A piece of Native American history was discovered in the mud off of Cape Porpoise, Maine.
Archeologists have found a 700-year-old dugout canoe alongside Maine's coast, reported as the oldest ever to be found in the state.
It is estimated to be between 700 and 800 years old, created prior to European contact with the New World.
"This one carbon dates between 1200 and 1300 A.D., give or take a few years," said archaeologist Tim Spahr, of the Cape Porpoise Archaeological Alliance, told the Bangor Daily News.
Spahr located the canoe last November, in the mud between Redin Island, Stage Island, and the shore while conducting his regular survey of the mud flats. It was low tide, and he was hurrying back, trying to beat the incoming tide.
"All of a sudden, I just came across two lines [of wood] and they looked like boat gunnels," Spahr said.
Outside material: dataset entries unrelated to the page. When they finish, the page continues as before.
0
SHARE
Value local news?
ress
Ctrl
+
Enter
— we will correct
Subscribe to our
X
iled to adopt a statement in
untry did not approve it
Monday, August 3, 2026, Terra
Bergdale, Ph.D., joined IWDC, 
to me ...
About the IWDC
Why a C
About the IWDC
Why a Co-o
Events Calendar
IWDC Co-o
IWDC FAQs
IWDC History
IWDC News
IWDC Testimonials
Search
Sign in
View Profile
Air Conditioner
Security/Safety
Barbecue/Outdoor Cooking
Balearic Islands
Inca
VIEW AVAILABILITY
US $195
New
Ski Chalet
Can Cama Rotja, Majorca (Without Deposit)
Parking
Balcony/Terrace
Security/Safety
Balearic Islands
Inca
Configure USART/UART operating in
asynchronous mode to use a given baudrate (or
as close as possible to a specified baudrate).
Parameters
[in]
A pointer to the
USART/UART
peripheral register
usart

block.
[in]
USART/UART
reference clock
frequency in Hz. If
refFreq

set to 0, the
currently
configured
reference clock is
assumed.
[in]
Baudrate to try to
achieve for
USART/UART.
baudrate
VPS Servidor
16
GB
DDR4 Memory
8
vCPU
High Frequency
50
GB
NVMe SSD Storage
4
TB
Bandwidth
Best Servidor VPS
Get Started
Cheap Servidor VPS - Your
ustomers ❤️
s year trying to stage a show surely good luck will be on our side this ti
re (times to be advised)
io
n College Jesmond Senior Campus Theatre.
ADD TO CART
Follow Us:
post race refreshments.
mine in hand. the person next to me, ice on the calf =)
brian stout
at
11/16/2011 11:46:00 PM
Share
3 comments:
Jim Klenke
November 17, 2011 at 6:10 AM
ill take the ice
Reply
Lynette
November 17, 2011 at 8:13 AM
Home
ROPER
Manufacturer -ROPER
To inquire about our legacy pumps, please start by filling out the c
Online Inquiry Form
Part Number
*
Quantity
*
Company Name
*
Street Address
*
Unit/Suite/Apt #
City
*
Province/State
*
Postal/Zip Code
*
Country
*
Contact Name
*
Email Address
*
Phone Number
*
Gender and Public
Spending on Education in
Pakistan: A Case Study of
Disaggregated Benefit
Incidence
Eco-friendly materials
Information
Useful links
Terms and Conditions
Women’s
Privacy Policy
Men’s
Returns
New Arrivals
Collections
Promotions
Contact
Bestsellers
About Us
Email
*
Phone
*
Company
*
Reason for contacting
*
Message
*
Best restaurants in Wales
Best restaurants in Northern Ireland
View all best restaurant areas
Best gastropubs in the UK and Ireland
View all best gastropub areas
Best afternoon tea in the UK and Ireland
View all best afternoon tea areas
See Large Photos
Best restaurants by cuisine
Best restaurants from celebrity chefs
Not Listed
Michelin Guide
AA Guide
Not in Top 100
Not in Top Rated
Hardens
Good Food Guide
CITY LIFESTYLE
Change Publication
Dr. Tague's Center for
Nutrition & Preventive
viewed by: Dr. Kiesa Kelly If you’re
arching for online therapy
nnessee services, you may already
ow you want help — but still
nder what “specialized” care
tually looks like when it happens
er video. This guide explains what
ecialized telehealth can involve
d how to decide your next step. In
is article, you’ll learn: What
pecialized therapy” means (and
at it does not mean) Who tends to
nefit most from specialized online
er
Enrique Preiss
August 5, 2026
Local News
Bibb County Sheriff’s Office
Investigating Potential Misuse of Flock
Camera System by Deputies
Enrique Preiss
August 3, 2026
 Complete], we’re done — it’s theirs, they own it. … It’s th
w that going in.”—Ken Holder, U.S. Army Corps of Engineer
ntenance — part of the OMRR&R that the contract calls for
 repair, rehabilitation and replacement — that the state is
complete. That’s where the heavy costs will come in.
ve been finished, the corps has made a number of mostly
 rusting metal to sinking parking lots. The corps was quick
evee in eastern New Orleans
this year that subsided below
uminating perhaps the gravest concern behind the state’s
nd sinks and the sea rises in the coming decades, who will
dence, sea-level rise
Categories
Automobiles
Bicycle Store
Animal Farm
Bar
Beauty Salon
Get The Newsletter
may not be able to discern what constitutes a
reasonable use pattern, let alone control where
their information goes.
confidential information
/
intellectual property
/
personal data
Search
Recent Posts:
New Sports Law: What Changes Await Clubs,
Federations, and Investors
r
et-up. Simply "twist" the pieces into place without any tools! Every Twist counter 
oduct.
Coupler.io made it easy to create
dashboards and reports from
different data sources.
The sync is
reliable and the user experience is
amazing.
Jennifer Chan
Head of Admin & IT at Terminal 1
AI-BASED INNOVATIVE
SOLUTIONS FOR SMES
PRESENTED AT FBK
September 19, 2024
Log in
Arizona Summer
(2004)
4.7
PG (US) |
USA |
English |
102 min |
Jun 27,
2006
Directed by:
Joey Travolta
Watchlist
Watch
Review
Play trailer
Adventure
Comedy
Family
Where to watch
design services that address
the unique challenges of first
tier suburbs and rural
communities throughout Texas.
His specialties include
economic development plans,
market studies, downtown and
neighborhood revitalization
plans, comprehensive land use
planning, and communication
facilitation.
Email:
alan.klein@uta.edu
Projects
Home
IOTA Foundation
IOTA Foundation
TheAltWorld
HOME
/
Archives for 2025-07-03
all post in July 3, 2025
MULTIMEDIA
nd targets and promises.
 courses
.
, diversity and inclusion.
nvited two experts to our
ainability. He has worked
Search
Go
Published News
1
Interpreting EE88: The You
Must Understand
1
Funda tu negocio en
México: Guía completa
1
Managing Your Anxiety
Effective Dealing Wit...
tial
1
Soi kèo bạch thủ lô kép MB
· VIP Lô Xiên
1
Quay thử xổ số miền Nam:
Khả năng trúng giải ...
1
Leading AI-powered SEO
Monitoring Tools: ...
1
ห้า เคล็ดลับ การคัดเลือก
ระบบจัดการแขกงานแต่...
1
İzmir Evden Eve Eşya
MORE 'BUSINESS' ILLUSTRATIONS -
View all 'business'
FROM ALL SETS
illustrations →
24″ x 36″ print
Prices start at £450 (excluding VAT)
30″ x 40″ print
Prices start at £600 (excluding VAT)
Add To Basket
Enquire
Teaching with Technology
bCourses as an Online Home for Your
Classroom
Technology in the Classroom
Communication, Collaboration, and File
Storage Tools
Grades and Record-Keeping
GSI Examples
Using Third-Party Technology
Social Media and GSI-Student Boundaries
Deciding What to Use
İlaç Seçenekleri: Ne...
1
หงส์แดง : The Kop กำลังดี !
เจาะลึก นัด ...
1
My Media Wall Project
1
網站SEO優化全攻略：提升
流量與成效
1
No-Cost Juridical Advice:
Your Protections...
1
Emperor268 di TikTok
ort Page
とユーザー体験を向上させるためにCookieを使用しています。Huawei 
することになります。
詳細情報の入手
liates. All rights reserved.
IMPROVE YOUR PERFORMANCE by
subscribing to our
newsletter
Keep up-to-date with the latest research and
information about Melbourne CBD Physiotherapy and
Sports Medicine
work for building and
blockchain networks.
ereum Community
The Alliance, working with the Brickstore Museum, the Kennebunkport Conservation Trust, a team of archeology students, and volunteers extracted the wooden canoe, which was made from a single piece of yellow birch tree trunk.
This canoe is further proof of a semi-permanent settlement of Native Americans in Cape Porpoise, and a fresh reminder of Maine's intertidal archeology and the potential treasures other New England areas might still hold.
Intertidal archaeology is the study of the constantly eroding and shifting landscape of low-tide areas, typically made of unstable mud and sand. In a place like Maine, it's always shifting, changing from concealing to revealing new things, both artifact and otherwise.
A genuine piece of American heritage, the vessel is now being steadily soaked and cleaned by Spahr, in a process he says may take years, in hopes of stabilizing it enough for display in a museum.
The 700-year-old canoe will ideally tell us even more about life before recorded history. It was noted in the reporting how important of a find this is, considering the fact that wood almost instantly rots, especially from an archeological timeline perspective.
The canoe, said to resemble "wet peat moss," was delicately removed using careful digging, a custom carrying box, and several dedicated volunteers and students from the University of New England and the University of New Brunswick.